= Cheng Xuanying =

7th-century Chinese Taoist monk

Cheng Xuanying (成玄英 (Chéng Xuányīng, Ch'eng Hsüan-ying); fl. 631–655), courtesy name Zishi (子實), was a Taoist monk known to posterity as the "Master of Doctrines at Xihua Abbey" (西華法師) and was one of the principal representatives of the "School of Double Mystery" (Chongxuan) during the reigns of the emperors Taizong and Gaozong of the Tang dynasty. He is mainly known for his commentaries to the Daodejing and the Zhuangzi (also known as the Nanhua Zhenjing).

== Life ==
Cheng Xuanying was born sometime around the first decade of the seventh century, in Shan Prefecture in modern-day Henan. He lived in Donghai in seclusion until 631, when he was summoned to the Tang capital Chang'an and appointed the head monk of Xihua Abbey by the imperial decree of Emperor Taizong. The New Book of Tang does not mention being accorded the title of Master of Doctrines (法師), and it is likely that this was a later fabrication of the Song period. Prior to his summoning, he was a philosopher well known for his commentary on the popular Lingbao scripture, the Clarified Meaning of the Scripture of Universal Salvation (度人經疏義). Some scholars alternatively maintain that Cheng was summoned to the capital to serve as the disciple of Liu Jinxi 劉進喜 (fl. 620), a major representative of (Chongxuan) Daoist thought at the Institute of Education (文學館).

In 636 and 638 Cheng was present for a series of debates between Daoists and Buddhists at the temple of the monk Huijing (慧凈 b.578) along with Cai Zihuang (蔡子晃), a fellow Chongxuan adherent.

Cheng, again along with Cai, participated in the translation of the Daodejing into Sanskrit in 647, headed by the eminent Buddhist monk Xuanzang. Cheng was responsible for explaining the meaning of the Daodejing to Xuanzang in order to translate it. Xuanying wanted to translate the term Dao as bodhi, but Xuanzang rejected it in favour of mārga (मार्ग "road/path"). He also requested that the Heshanggong commentary be translated as well, which Xuanzang similarly denied.

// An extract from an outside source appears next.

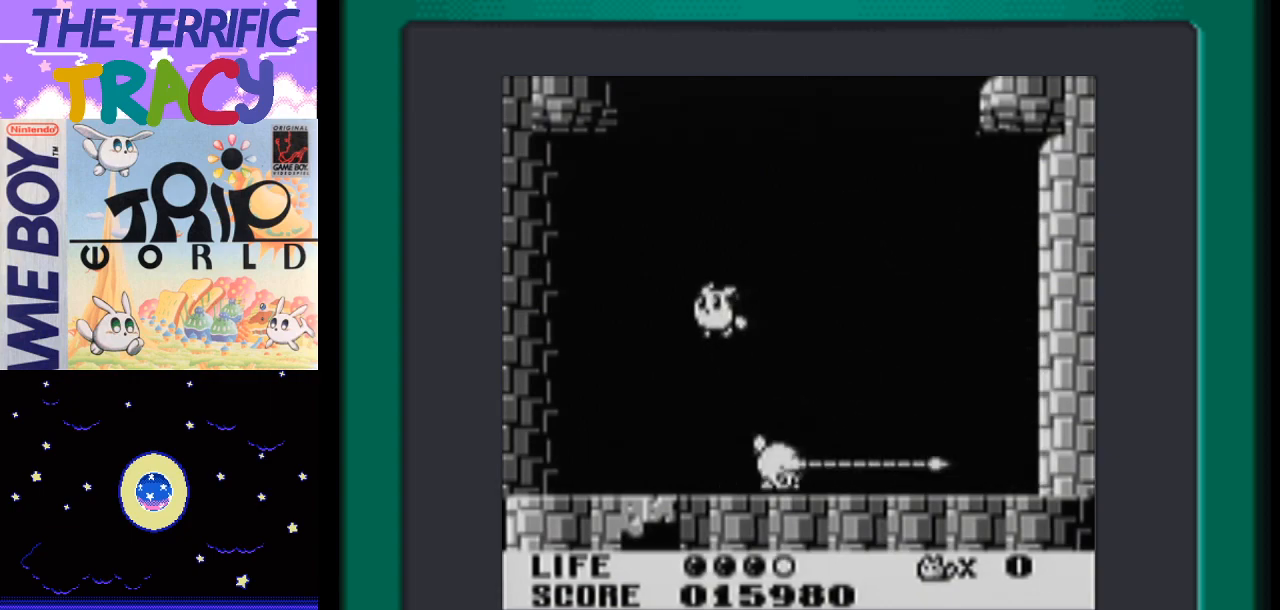
{"buttons": ["DPAD_LEFT"], "events": [[300, "A", "up"]]}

In 647 Cheng and Zhang Huiyuan (張惠元) were commissioned to investigate the major Daoist scripture known as the Sanhuangjing. They determined it was "an absurdly written document, in no way composed in the current time", and all copies of the text were then ordered burned by Emperor Taizong, leading to the near-total destruction of all copies of the scripture.

Cheng was banished to Yuzhou (郁州) around 653 following a drought during the Yonghui reign (650-655) of Emperor Gaozong, likely due to his interpretation of the Classic of Changes as explaining the occurrence of natural disasters, which the court saw as a prognostication of the drought. He died sometime between 685 and 690.

== Commentaries ==
Cheng wrote one of the more significant commentaries to the Zhuangzi, the Subcommentary to the Zhuangzi (Zhuāngzǐ shū 莊子疏). His commentary, valued for its concise explanations and character glosses, is a sub-commentary to Guo Xiang's; traditionally, both commentaries have been handed down together. Both commentaries have been handed down to posterity in the Daozang as the Commentary and Subcommentary on the True Scripture of Southern Florescence (Nánhúa Zhēnjīng Zhùshū 南華真經注疏) in 30 juan (chapters).

Cheng also wrote 2 juan of commentary on the Daodejing, and 7 juan of sub-commentary on the Laozi kaiti xujue (老子開題序訣義疏). Fragments of these texts have survived in quotations. Cheng's commentary focuses on first using the Mystery (玄 xuan) to transcend Being (有 you) and Nonbeing (無 wu), and then to transcend the Mystery itself. Cheng believed that the Dao "is eternally deep and still, it is neither form nor sound, neither personal name nor style; solitary, it alone surpasses the logic of the tetralemma, vague and indistinct it goes beyond the hundred negations".

Cheng's commentary on the Lingbao Scripture of Universal Salvation, the Clarified Meaning of the Scripture of Universal Salvation (度人經疏義), was extremely popular in its time and likely resulted in his summoning to Chang'an in 631. It is preserved in the Daozang. Additionally, Cheng composed a work in 5 juan on the Classic of Changes, the Diagram on the Circulation and Development of the Changes of Zhou (周易流演窮寂圖), which is lost and rarely-mentioned. Records of the work say it "examined across and synthesised all sixty-four hexagrams and explained the Nine Palaces, extrapolating the weal and woe of the state down to the months and days". This evaluation coincides with exegesis on the Changes found in Cheng's commentary on the Scripture of Universal Salvation.